I think he should have started with a family instead of a man. Just a man and woman would suffice. Now the purpose is survival, with the ultimate goal of continuing humankind. Go back to the absurd notion of the potato. A potato and two couples. Can they survive? Of course not. But they can work together to grow more potatoes for both couples. Here’s the essence for what kind of governing body should work in such a situation. What happens if there is not enough food for both couples to survive, or to survive for only a short time? With the first notion that everything is equal, everything is divided equally and all survive for as long as possible. With the second notion, one family gets rid of the other and survives twice as long. At first glance the first would seem more proper, because nobody is hurt. If survival were the only goal that would be fine. But survival alone is not the goal. The goal is continuity, in the form of children, in which case the second notion would be obvious, because in an extreme case where only one couple could survive to produce offspring, one would have to go.

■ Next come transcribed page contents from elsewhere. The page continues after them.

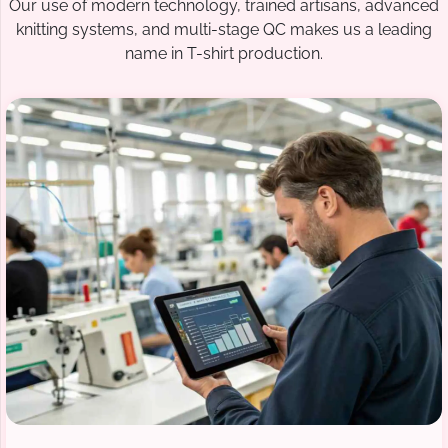
Our use of modern technology, trained artisans, advanced
knitting systems, and multi-stage QC makes us a leading
name in T-shirt production.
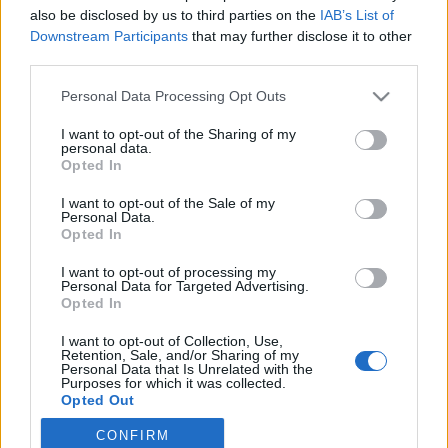
also be disclosed by us to third parties on the
IAB’s List of
2019. június 23.
Downstream Participants
that may further disclose it to other
third parties.
Please note that this website/app uses one or more Google
Personal Data Processing Opt Outs
services and may gather and store information including but
not limited to your visit or usage behaviour. You may click to
I want to opt-out of the Sharing of my
Impresszum
personal data.
grant or deny consent to Google and its third-party tags to
Opted In
use your data for below specified purposes in below Google
consent section.
Szerkesztőség:
I want to opt-out of the Sale of my
Personal Data.
1037 Budapest, Seregély u. 17.
Opted In
Email:
info@neokohn.hu
Főszerkesztő: Megyeri Jonatán
I want to opt-out of processing my
Personal Data for Targeted Advertising.
Opted In
További információ »
I want to opt-out of Collection, Use,
Retention, Sale, and/or Sharing of my
Rólunk
Personal Data that Is Unrelated with the
Purposes for which it was collected.
Opted Out
Szerzői jogok
CONFIRM
Google consents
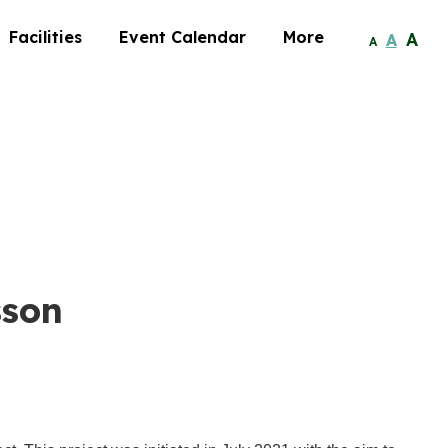
Facilities
Event Calendar
More
A
A
A
sson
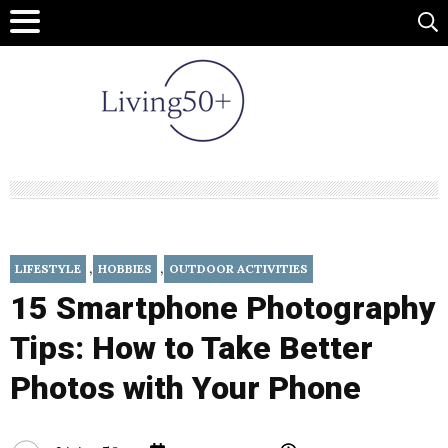
,
,
LIFESTYLE
HOBBIES
OUTDOOR ACTIVITIES
15 Smartphone Photography
Tips: How to Take Better
Photos with Your Phone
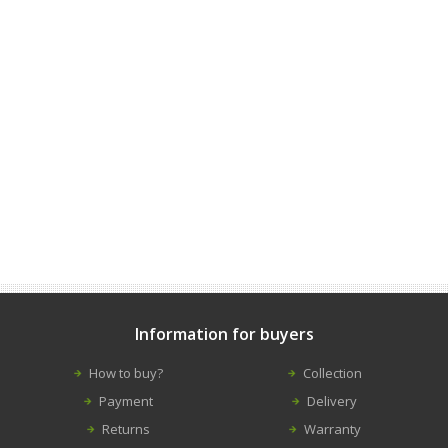
Information for buyers
How to buy?
Collection
Payment
Delivery
Returns
Warranty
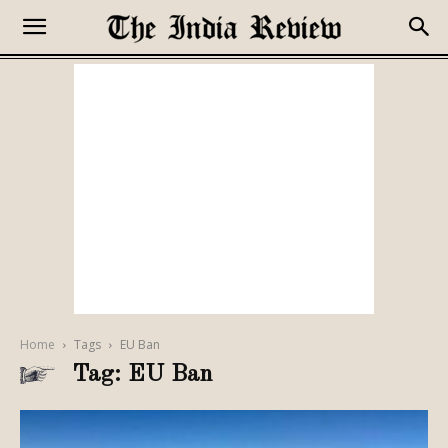
Home
Tags
EU Ban
Tag: EU Ban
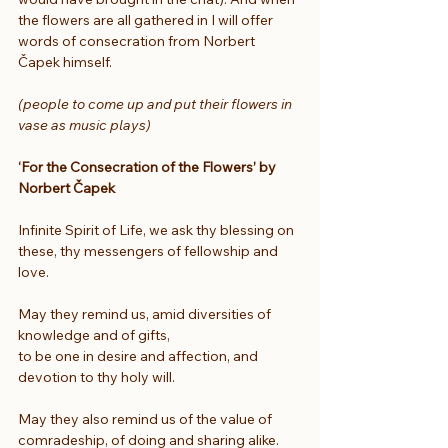
the flowers are all gathered in I will offer 
words of consecration from Norbert 
Čapek himself.
(people to come up and put their flowers in 
vase as music plays)
‘For the Consecration of the Flowers’ by 
Norbert Čapek
Infinite Spirit of Life, we ask thy blessing on 
these, thy messengers of fellowship and 
love.
May they remind us, amid diversities of 
knowledge and of gifts,
to be one in desire and affection, and 
devotion to thy holy will.
May they also remind us of the value of 
comradeship, of doing and sharing alike.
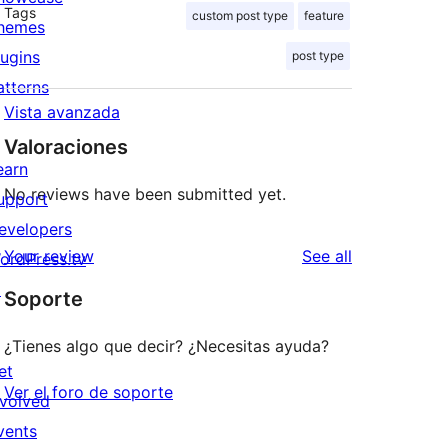
Tags
custom post type
feature
hemes
lugins
post type
atterns
Vista avanzada
Valoraciones
earn
No reviews have been submitted yet.
upport
evelopers
reviews
Your review
See all
ordPress.tv
↗
Soporte
¿Tienes algo que decir? ¿Necesitas ayuda?
et
Ver el foro de soporte
nvolved
vents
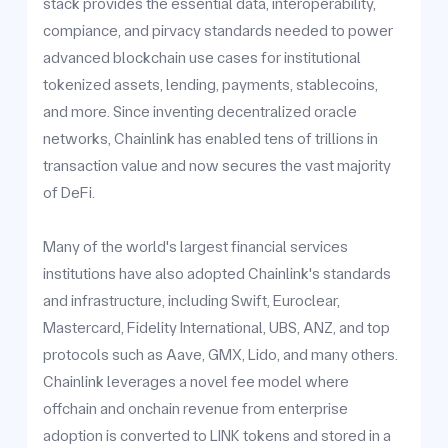
stack provides the essential data, interoperability,
compiance, and pirvacy standards needed to power
advanced blockchain use cases for institutional
tokenized assets, lending, payments, stablecoins,
and more. Since inventing decentralized oracle
networks, Chainlink has enabled tens of trillions in
transaction value and now secures the vast majority
of DeFi.
Many of the world's largest financial services
institutions have also adopted Chainlink's standards
and infrastructure, including Swift, Euroclear,
Mastercard, Fidelity International, UBS, ANZ, and top
protocols such as Aave, GMX, Lido, and many others.
Chainlink leverages a novel fee model where
offchain and onchain revenue from enterprise
adoption is converted to LINK tokens and stored in a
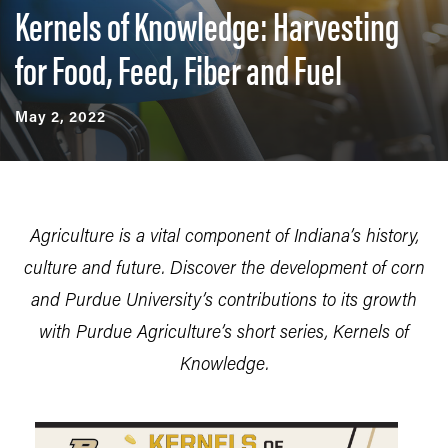
Kernels of Knowledge: Harvesting
for Food, Feed, Fiber and Fuel
May 2, 2022
Agriculture is a vital component of Indiana’s history,
culture and future. Discover the development of corn
and Purdue University’s contributions to its growth
with Purdue Agriculture’s short series, Kernels of
Knowledge.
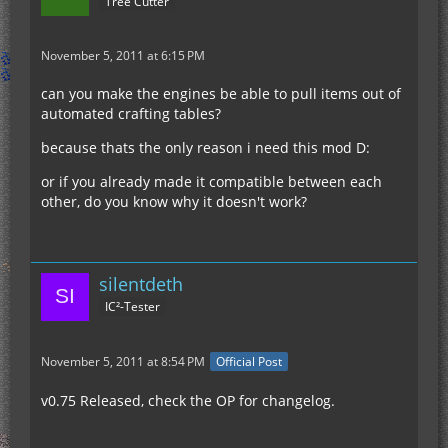
Tree Cutter
November 5, 2011 at 6:15 PM
can you make the engines be able to pull items out of
automated crafting tables?
because thats the only reason i need this mod D:
or if you already made it compatible between each
other, do you know why it doesn't work?
silentdeth
IC²-Tester
November 5, 2011 at 8:54 PM
Official Post
v0.75 Released, check the OP for changelog.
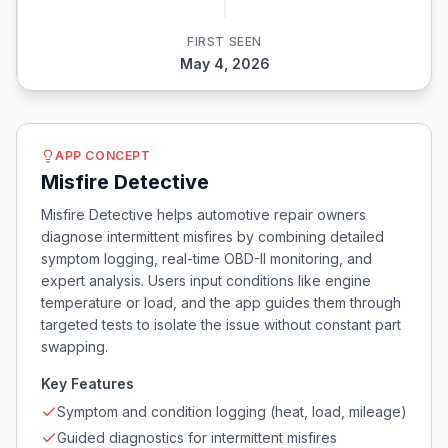
FIRST SEEN
May 4, 2026
APP CONCEPT
Misfire Detective
Misfire Detective helps automotive repair owners
diagnose intermittent misfires by combining detailed
symptom logging, real-time OBD-II monitoring, and
expert analysis. Users input conditions like engine
temperature or load, and the app guides them through
targeted tests to isolate the issue without constant part
swapping.
Key Features
Symptom and condition logging (heat, load, mileage)
Guided diagnostics for intermittent misfires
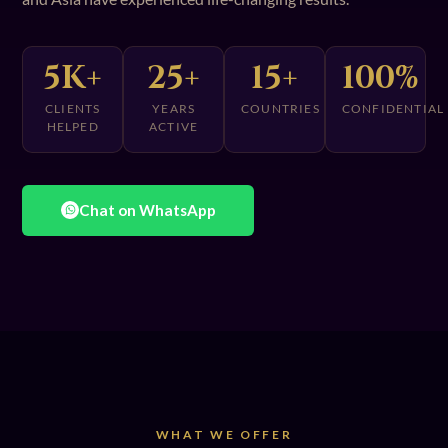
5K+
25+
15+
100%
CLIENTS
YEARS
COUNTRIES
CONFIDENTIAL
HELPED
ACTIVE
Chat on WhatsApp
WHAT WE OFFER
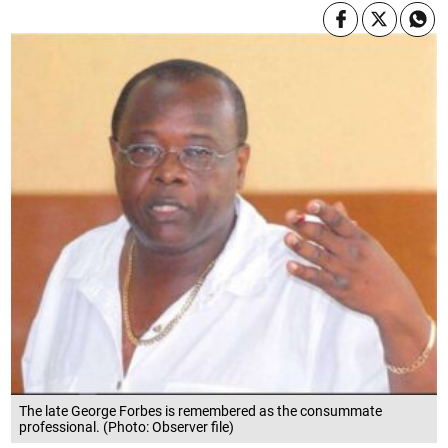
The late George Forbes is remembered as the consummate
professional. (Photo: Observer file)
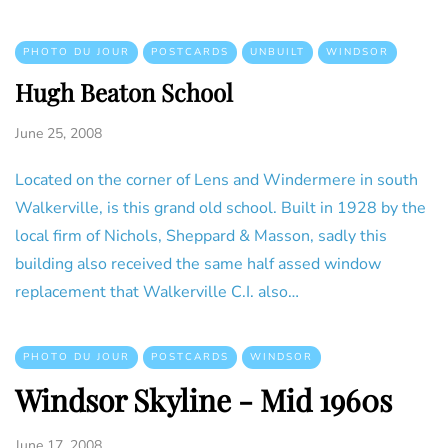
PHOTO DU JOUR
POSTCARDS
UNBUILT
WINDSOR
Hugh Beaton School
June 25, 2008
Located on the corner of Lens and Windermere in south
Walkerville, is this grand old school. Built in 1928 by the
local firm of Nichols, Sheppard & Masson, sadly this
building also received the same half assed window
replacement that Walkerville C.I. also…
PHOTO DU JOUR
POSTCARDS
WINDSOR
Windsor Skyline - Mid 1960s
June 17, 2008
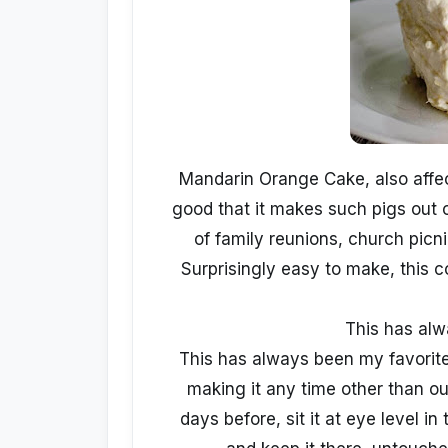
Mandarin Orange Cake, also affec
good that it makes such pigs out o
of family reunions, church pic
Surprisingly easy to make, this 
This has al
This has always been my favorit
making it any time other than ou
days before, sit it at eye level in 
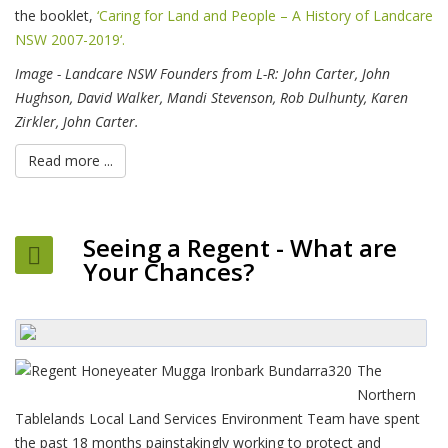
the booklet,
‘Caring for Land and People – A History of Landcare
NSW 2007-2019‘.
Image - Landcare NSW Founders from L-R: John Carter, John
Hughson, David Walker, Mandi Stevenson, Rob Dulhunty, Karen
Zirkler, John Carter.
Read more ...
Seeing a Regent - What are
Your Chances?
The
Northern
Tablelands Local Land Services Environment Team have spent
the past 18 months painstakingly working to protect and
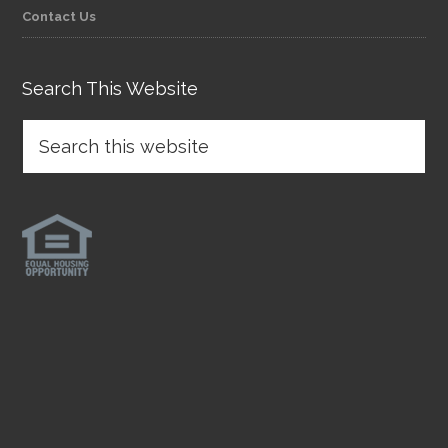
Contact Us
Search This Website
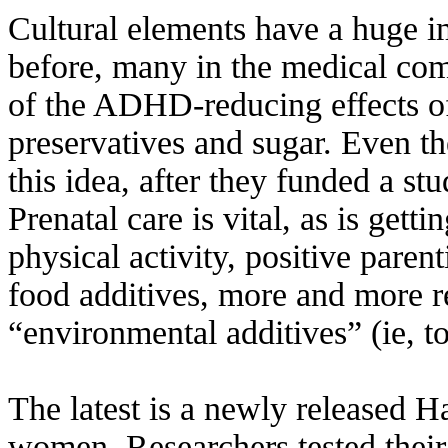
Cultural elements have a huge i
before, many in the medical co
of the ADHD-reducing effects of 
preservatives and sugar. Even t
this idea, after they funded a st
Prenatal care is vital, as is gett
physical activity, positive pare
food additives, more and more r
“environmental additives” (ie, 
The latest is a newly released H
women. Researchers tested their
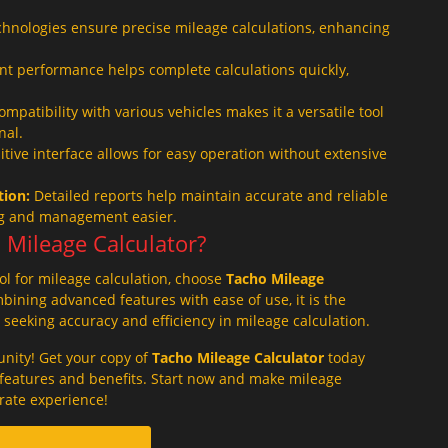
hnologies ensure precise mileage calculations, enhancing
ent performance helps complete calculations quickly,
mpatibility with various vehicles makes it a versatile tool
nal.
tive interface allows for easy operation without extensive
ion:
Detailed reports help maintain accurate and reliable
ng and management easier.
Mileage Calculator?
ool for mileage calculation, choose
Tacho Mileage
ining advanced features with ease of use, it is the
s seeking accuracy and efficiency in mileage calculation.
unity! Get your copy of
Tacho Mileage Calculator
today
c features and benefits. Start now and make mileage
rate experience!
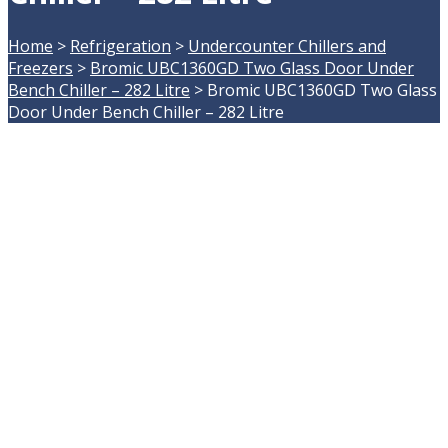
Home
>
Refrigeration
>
Undercounter Chillers and
Freezers
>
Bromic UBC1360GD Two Glass Door Under
Bench Chiller – 282 Litre
>
Bromic UBC1360GD Two Glass
Door Under Bench Chiller – 282 Litre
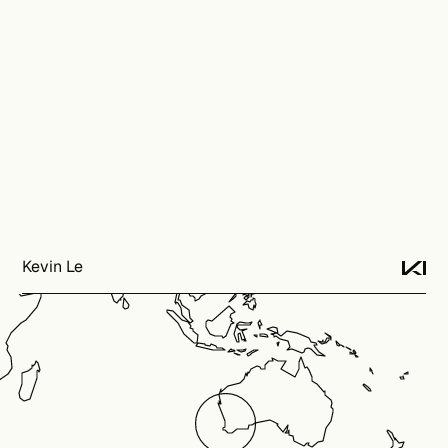
Kevin Le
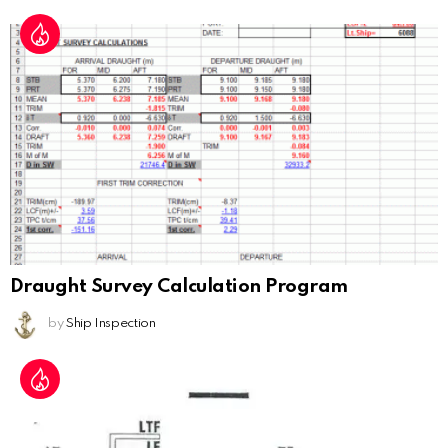
Draught Survey Calculation Program
by
Ship Inspection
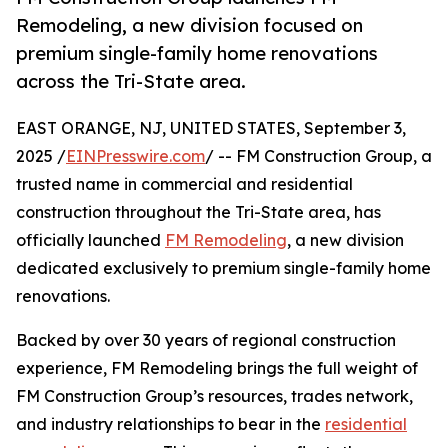
Remodeling, a new division focused on
premium single-family home renovations
across the Tri-State area.
EAST ORANGE, NJ, UNITED STATES, September 3,
2025 /
EINPresswire.com
/ -- FM Construction Group, a
trusted name in commercial and residential
construction throughout the Tri-State area, has
officially launched
FM Remodeling
, a new division
dedicated exclusively to premium single-family home
renovations.
Backed by over 30 years of regional construction
experience, FM Remodeling brings the full weight of
FM Construction Group’s resources, trades network,
and industry relationships to bear in the
residential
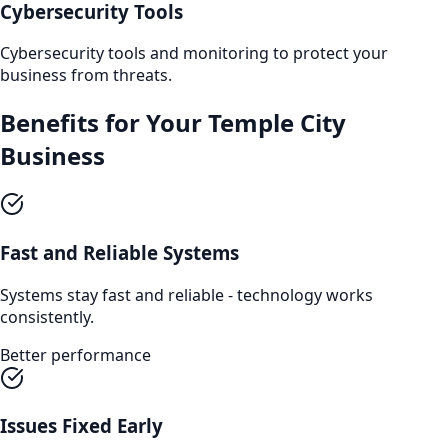
Cybersecurity Tools
Cybersecurity tools and monitoring to protect your
business from threats.
Benefits for Your
Temple City
Business
Fast and Reliable Systems
Systems stay fast and reliable - technology works
consistently.
Better performance
Issues Fixed Early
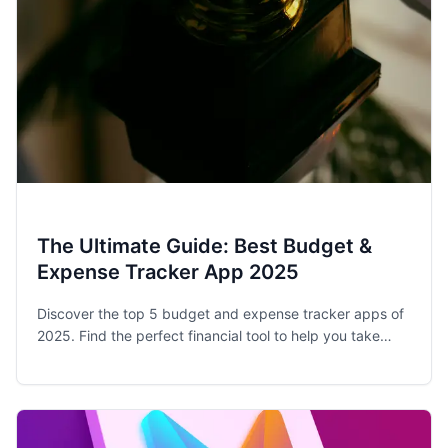
The Ultimate Guide: Best Budget &
Expense Tracker App 2025
Discover the top 5 budget and expense tracker apps of
2025. Find the perfect financial tool to help you take
control of your spending and achieve your money goals.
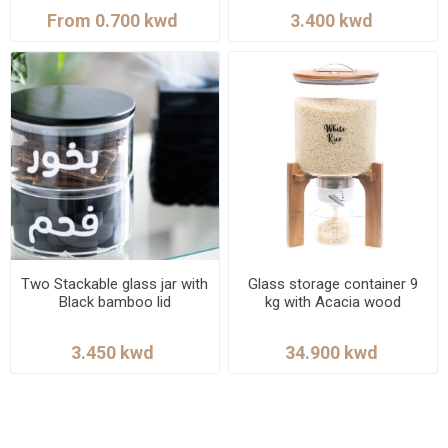
Two Stackable glass jar with
Glass storage container 9
Black bamboo lid
kg with Acacia wood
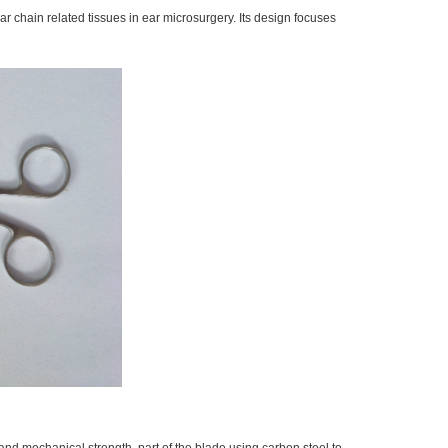
r chain related tissues in ear microsurgery. Its design focuses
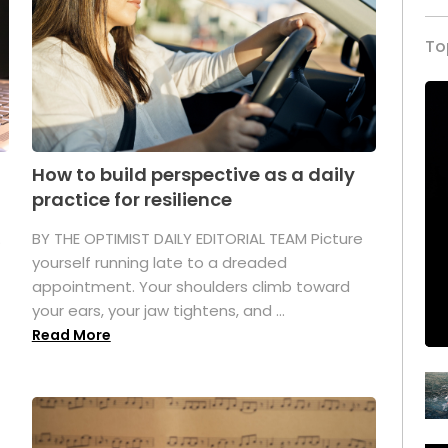
To
How to build perspective as a daily
practice for resilience
.
BY THE OPTIMIST DAILY EDITORIAL TEAM Picture
yourself running late to a dreaded
appointment. Your shoulders climb toward
your ears, your jaw tightens, and ...
Read More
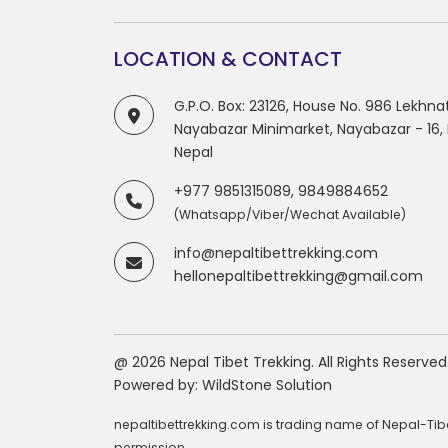
LOCATION & CONTACT
G.P.O. Box: 23126, House No. 986 Lekhn
Nayabazar Minimarket, Nayabazar - 16
Nepal
+977 9851315089, 9849884652
(Whatsapp/Viber/Wechat Available)
info@nepaltibettrekking.com
hellonepaltibettrekking@gmail.com
@ 2026 Nepal Tibet Trekking. All Rights Reserved
Powered by:
WildStone Solution
nepaltibettrekking.com is trading name of Nepal-Tibet
permission.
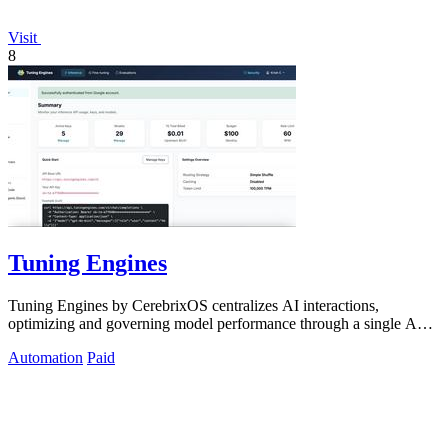
Visit
8
Tuning Engines
Tuning Engines by CerebrixOS centralizes AI interactions,
optimizing and governing model performance through a single API
for diverse workloads.
Automation
Paid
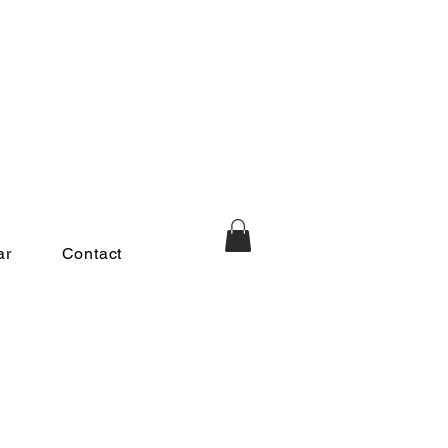
ar
Contact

Of course these are ridiculous propositions, but they illustrate the core issue, at least what I think the core issue is, that when you get right down to it, our concepts of what is necessary and what is luxury is skewed because humanity’s basic goal is not understood. This reminds me of one of the Star Trek movies, it was the second or third, in which Spock dies because to save himself he would endanger others. “The needs of the many outweighs the needs of the few, or the one” I think was the line. Years later I thought about that line and how liberal it was idealistically. Digging deeper though the extreme views are clouded. In both scenarios with the two couples, they are both reasonable, the scenarios that is, depending on what the desired end result is. In my opinion, the future of the species, or consideration of such, is the defining truth of how things ought to be, what should be considered foremost when society and political theories are discussed.

I said earlier that basic failings are never discussed in political discourse. This really isn't true though. In fact, it is discussed often, but usually to discuss ways it can be capitalized on by those willing to do so. Machiavelli talks about it a lot, and justifies using the knowledge in extreme ways so long as the end is to achieve that which is good for the state.